Após uma longa conversa com Ellen, os dois decidiram que se mudariam. Avisaram Rob, também. Quando ouviu a notícia, colocou um sorriso de orelha a orelha no rosto. Em Chicago, havia pouca coisa para que ele pudesse explorar, até porque Ellen e Jerry o proibiam de sair de dentro do terreno. Quando soube que, na nova cidade, poderia andar por tudo, não conseguiu controlar a excitação.
Certamente, Jerry ficou muito contente com aquilo. Seu pior medo era que o filho não aceitasse tão bem a mudança, afinal, teria de deixar seus amigos e tudo que conhecia, para começar tudo do zero.
– Mas o Digger irá conosco, não é pai? – Perguntou Rob. – Ele é meu companheiro de aventuras, e não poderei desbravar o mundo sem ele.
– Claro que irá, filhão. Vocês dois terão um mundo inteiro para descobrir, pode apostar.
Eles iriam embora dali a quatro dias.
– Então, vá empacotar as suas coisas, e depois, as coisas do Digger. – Jerry falou para Rob, e assim ele fez.
A casa em que viviam, seria posta a venda, mas, quem cuidaria de tudo, seria a mãe de Ellen.
– Mamãe virá aqui antes de irmos embora, para que possamos deixar as chaves com ela – Falou Ellen. – Pelo que ela me disse, já tem uns três interessados na casa.
– Oh, isso é ótimo.

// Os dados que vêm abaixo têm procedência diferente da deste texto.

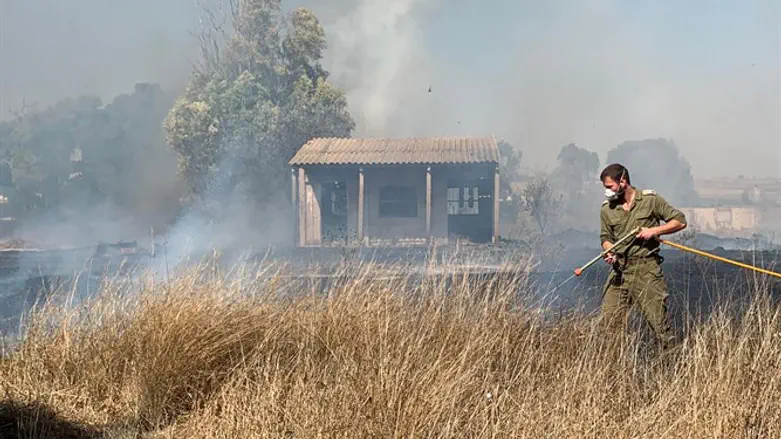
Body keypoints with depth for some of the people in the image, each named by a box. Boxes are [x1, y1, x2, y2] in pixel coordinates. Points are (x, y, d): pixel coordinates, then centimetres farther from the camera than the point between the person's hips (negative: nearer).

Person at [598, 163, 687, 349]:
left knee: (658, 318, -4)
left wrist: (654, 230, -12)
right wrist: (609, 251, -4)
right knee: (609, 319, 0)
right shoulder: (607, 208, 8)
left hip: (646, 268, -4)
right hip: (619, 270, 4)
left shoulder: (650, 199, -2)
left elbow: (680, 221, 1)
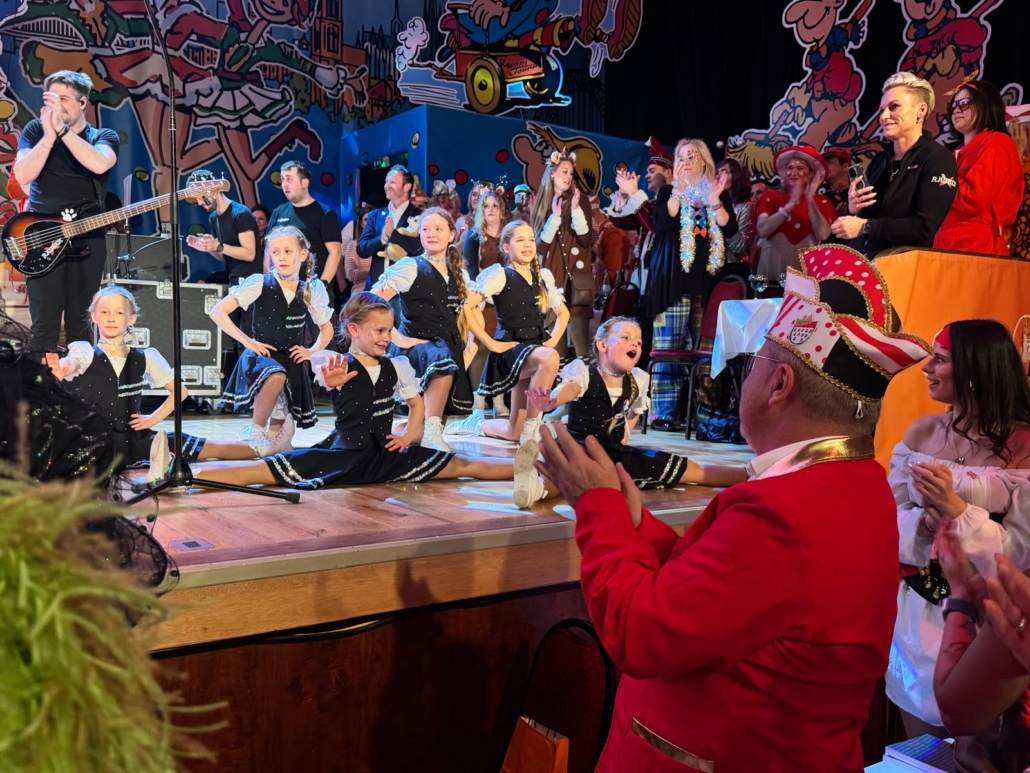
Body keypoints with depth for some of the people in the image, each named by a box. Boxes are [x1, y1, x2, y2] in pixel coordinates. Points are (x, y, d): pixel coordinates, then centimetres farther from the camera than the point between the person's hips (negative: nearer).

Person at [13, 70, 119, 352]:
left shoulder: (104, 136, 4)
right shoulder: (35, 130, 6)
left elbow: (99, 165, -21)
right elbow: (22, 176, -11)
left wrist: (61, 129, -24)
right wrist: (49, 135, -20)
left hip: (87, 238, 0)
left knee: (80, 325, 8)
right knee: (44, 327, 0)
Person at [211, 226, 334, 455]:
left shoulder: (310, 292, 3)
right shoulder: (259, 284, -6)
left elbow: (327, 329, 19)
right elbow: (218, 312, -8)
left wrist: (312, 351, 1)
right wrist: (248, 341, -13)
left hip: (292, 364, 4)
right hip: (261, 357, -3)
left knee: (280, 437, -3)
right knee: (276, 376, -39)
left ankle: (266, 443, 31)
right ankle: (254, 432, -19)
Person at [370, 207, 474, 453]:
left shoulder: (460, 274, 12)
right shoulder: (409, 267, -5)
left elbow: (463, 315, 22)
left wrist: (468, 351, 9)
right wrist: (398, 339, -15)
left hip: (449, 350, 6)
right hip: (415, 347, -6)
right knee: (443, 360, -40)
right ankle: (432, 433, -31)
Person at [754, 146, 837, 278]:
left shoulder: (821, 201, 7)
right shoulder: (771, 197, 6)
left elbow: (823, 235, -10)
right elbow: (762, 230, -11)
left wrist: (810, 201, -14)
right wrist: (790, 205, -17)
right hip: (773, 262, 0)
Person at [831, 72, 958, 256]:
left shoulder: (937, 159, -4)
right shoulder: (879, 161, 15)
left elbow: (926, 228, -14)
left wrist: (865, 226, -13)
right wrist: (853, 211, -1)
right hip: (862, 260, 6)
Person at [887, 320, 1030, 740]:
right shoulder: (920, 434, 1)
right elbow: (886, 519, 0)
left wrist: (954, 509, -23)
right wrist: (924, 522, -20)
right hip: (914, 612, 4)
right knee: (919, 752, 19)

O que seria de nós sem minha linda sogrinha, hein?
Ellen deu um tapa, de leve, nas costas de Jerry e um sorriso. Jerry, retribuiu o sorriso e lhe deu um beijo.

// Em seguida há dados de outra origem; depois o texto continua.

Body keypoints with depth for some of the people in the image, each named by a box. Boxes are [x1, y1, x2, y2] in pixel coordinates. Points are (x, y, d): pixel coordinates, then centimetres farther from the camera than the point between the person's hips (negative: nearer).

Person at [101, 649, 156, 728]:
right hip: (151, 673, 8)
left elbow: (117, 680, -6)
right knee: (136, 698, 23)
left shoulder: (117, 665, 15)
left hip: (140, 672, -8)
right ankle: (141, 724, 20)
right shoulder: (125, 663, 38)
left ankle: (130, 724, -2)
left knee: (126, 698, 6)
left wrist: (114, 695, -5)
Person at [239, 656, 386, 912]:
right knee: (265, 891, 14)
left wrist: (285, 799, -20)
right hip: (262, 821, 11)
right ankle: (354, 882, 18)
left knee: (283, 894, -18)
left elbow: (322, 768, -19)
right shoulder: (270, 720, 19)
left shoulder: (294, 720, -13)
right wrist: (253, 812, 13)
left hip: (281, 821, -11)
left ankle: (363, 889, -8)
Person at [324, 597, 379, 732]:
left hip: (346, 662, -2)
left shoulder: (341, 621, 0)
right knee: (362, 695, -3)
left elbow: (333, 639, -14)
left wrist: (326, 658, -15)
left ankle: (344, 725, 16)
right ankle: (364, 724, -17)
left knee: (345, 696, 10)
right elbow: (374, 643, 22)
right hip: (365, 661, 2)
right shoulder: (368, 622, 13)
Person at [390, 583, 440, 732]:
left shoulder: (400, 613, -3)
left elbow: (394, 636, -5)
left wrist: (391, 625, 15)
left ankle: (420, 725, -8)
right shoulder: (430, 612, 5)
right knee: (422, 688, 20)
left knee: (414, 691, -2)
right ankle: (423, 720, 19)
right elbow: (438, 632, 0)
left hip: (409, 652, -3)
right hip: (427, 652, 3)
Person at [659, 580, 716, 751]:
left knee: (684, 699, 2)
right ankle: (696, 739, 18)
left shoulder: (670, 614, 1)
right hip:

– Acho que agora dará tudo certo. Terei tempo pra vocês, e poderemos curtir mais uns aos outros.
– Oh, isso parece muito interessante, Senhor McFillan. Muito interessante.
Os dois tomaram um banho e foram para a cama.

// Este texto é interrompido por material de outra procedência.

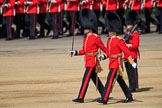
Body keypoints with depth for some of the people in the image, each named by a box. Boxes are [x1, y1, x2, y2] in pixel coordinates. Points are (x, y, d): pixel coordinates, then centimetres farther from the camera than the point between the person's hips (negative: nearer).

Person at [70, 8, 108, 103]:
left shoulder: (96, 38, -12)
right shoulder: (85, 38, 12)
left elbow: (103, 48, -7)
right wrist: (76, 52, 4)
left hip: (92, 61, -9)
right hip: (88, 61, 9)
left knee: (86, 79, -11)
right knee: (95, 79, 14)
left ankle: (81, 98, -11)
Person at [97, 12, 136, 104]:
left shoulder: (119, 40, -13)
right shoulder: (109, 40, 12)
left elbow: (127, 52, -15)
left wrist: (132, 63, -18)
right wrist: (103, 56, 0)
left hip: (117, 63, -9)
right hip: (112, 63, 9)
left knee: (110, 80, -12)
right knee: (120, 80, 15)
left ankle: (104, 99, -15)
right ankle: (129, 97, 24)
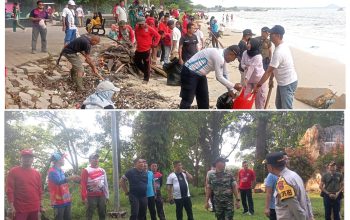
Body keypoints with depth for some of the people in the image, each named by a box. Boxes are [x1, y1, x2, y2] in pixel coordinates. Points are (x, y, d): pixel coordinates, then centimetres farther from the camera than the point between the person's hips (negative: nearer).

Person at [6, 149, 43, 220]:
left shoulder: (37, 173, 12)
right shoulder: (13, 171, -2)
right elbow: (9, 190, -7)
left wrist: (40, 206, 12)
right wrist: (11, 206, -13)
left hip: (34, 209, 5)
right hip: (19, 209, -5)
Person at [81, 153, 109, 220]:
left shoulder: (102, 170, 11)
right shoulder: (86, 170, -6)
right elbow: (83, 184, -11)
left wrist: (107, 195, 11)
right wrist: (84, 197, -17)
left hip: (101, 196, 5)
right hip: (91, 197, -5)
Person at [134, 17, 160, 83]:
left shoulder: (149, 29, -12)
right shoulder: (136, 28, 3)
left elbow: (158, 36, -6)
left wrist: (155, 44, -7)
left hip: (146, 49, -6)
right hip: (138, 49, 6)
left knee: (146, 64, -1)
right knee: (137, 62, 15)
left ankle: (146, 79, 8)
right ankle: (146, 72, 35)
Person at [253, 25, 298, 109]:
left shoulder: (279, 52, -28)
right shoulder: (281, 47, 5)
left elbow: (268, 71, -24)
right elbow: (273, 68, 15)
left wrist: (258, 85, -19)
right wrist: (271, 79, 19)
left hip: (288, 84, -11)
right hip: (283, 82, 11)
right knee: (279, 105, 23)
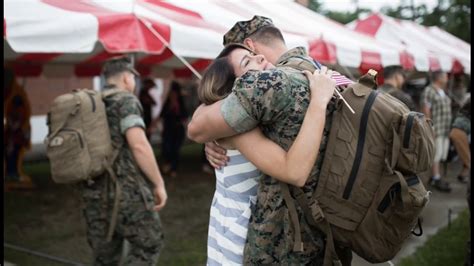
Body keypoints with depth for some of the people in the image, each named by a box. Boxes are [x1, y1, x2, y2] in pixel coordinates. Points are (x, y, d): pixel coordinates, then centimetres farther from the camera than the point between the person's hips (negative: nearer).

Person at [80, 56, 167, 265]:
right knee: (149, 244, 6)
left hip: (93, 193, 7)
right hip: (125, 191, -7)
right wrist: (159, 183, -12)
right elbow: (138, 145, -18)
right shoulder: (125, 100, -6)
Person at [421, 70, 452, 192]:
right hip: (436, 129, -9)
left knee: (441, 153, 9)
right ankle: (436, 180, -6)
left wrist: (448, 127, 17)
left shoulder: (442, 92, 17)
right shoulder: (429, 91, -10)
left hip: (445, 129, 9)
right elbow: (426, 110, -15)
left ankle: (435, 177, 16)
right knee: (436, 153, -9)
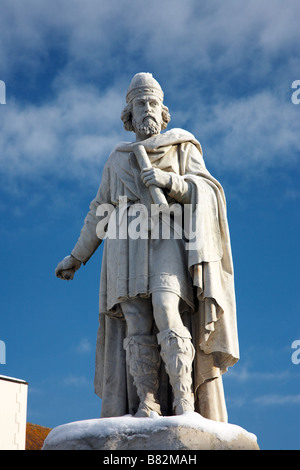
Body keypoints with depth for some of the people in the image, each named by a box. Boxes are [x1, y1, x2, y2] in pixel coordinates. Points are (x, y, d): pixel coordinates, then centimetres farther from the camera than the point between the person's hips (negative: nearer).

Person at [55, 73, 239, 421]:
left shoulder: (182, 147, 14)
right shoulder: (117, 159, 23)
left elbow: (207, 193, 2)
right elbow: (99, 211, 25)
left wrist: (169, 181, -15)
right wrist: (77, 257, 23)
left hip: (169, 240, -3)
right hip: (128, 247, 3)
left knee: (167, 313, -22)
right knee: (138, 326, -10)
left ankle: (184, 403, -25)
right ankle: (146, 406, -15)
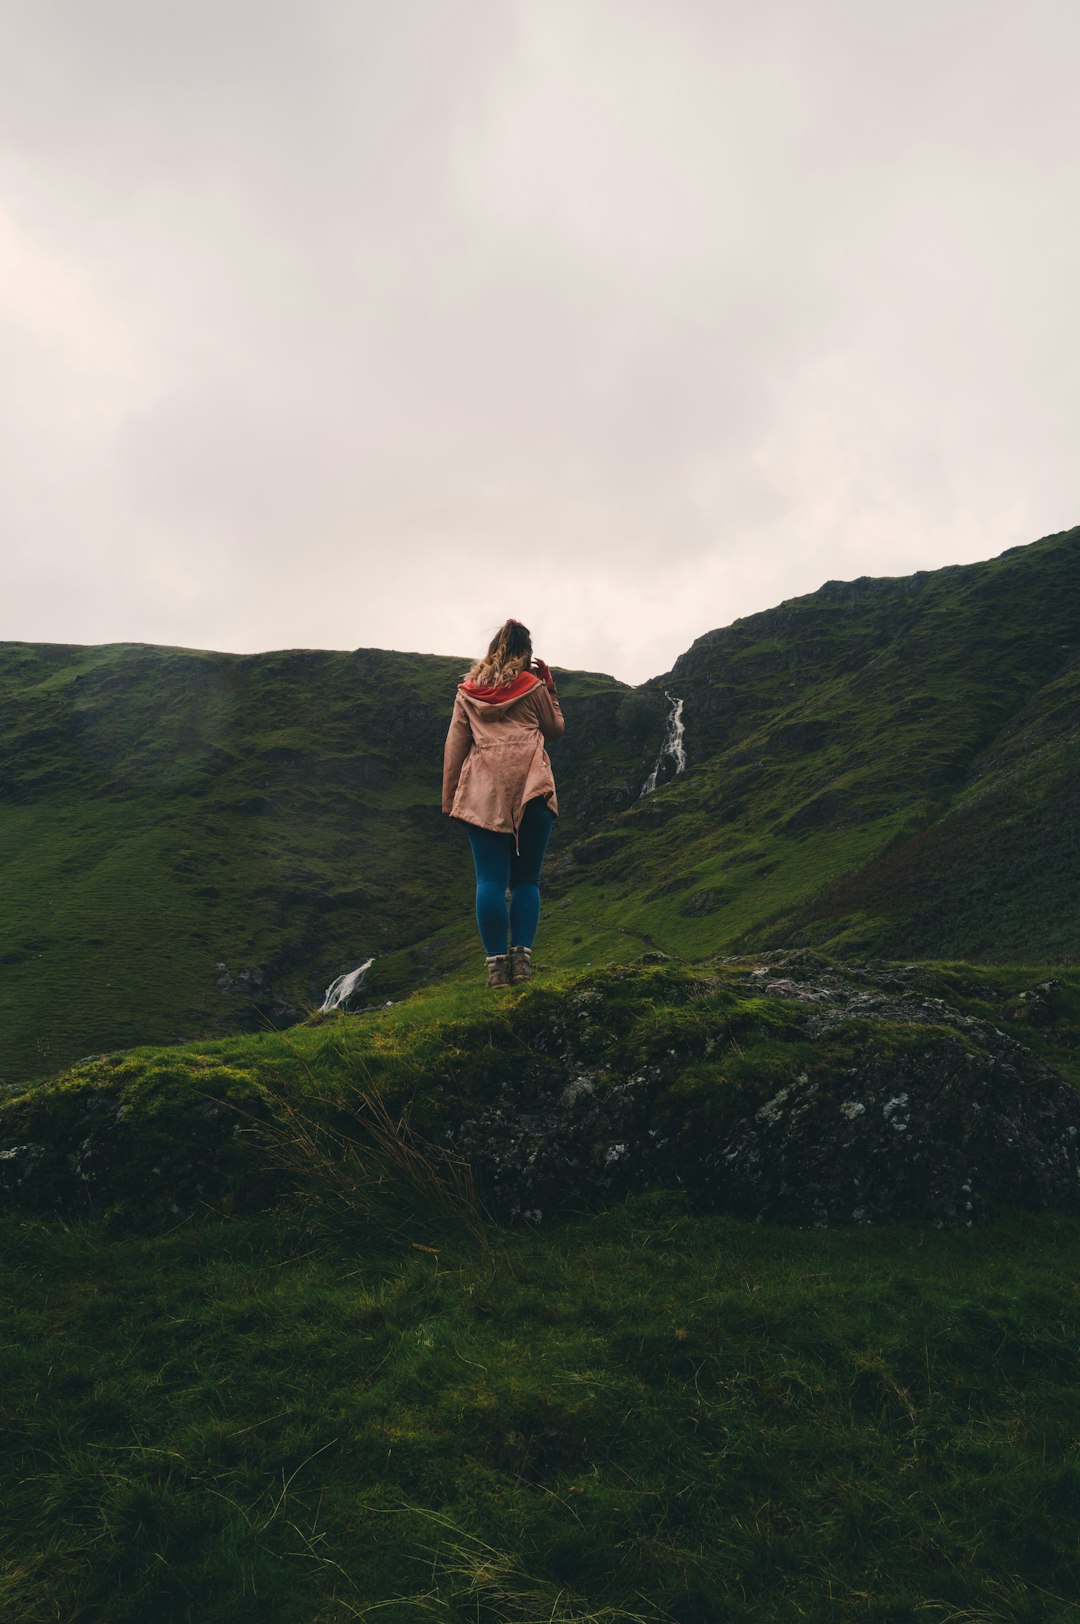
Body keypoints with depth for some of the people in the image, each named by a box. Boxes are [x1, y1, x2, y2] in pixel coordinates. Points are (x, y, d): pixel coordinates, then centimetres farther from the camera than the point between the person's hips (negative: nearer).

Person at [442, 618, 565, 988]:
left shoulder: (468, 691, 15)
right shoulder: (532, 686, 9)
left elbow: (454, 745, 12)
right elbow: (555, 730, 21)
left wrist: (449, 798, 13)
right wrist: (548, 686, 26)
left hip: (482, 791, 1)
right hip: (530, 788, -1)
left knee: (490, 880, -1)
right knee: (526, 880, 4)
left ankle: (496, 963, -7)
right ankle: (522, 957, -6)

No dia da mudança, como prometido, a mãe de Ellen, senhora Liona, apareceu para pegar as chaves. Estava tudo pronto. As malas estavam no carro, os móveis dentro do caminhão. Digger, iria na carrocinha, que era engatada atrás do carro.
– Vão com cuidado, meus queridos. E Jerry, não dirija muito rápido. Assim que eu puder, visitarei vocês. Não se esqueçam de me ligar quando chegarem lá.
– Pode deixar, Li, cuidarei bem deles – disse Jerry – e lhe deu um beijo no rosto.
– Até mais mamãe. Se cuide.
Rob também deu um beijo na avó, e entrou no carro. Jerry colocou Digger dentro da carrocinha, e também entrou.
– É hora de partirmos! Chasses, aqui vamos nós.
– IRRAAAAAAAAAAAAAAAAA – berrou Rob, no banco de trás, o que fez com que todos os outros dessem um pulo.
Ao perceber, Rob deu uma risada, e os três começaram a rir. Jerry ligou o carro, e começaram a viagem rumo a nova cidade.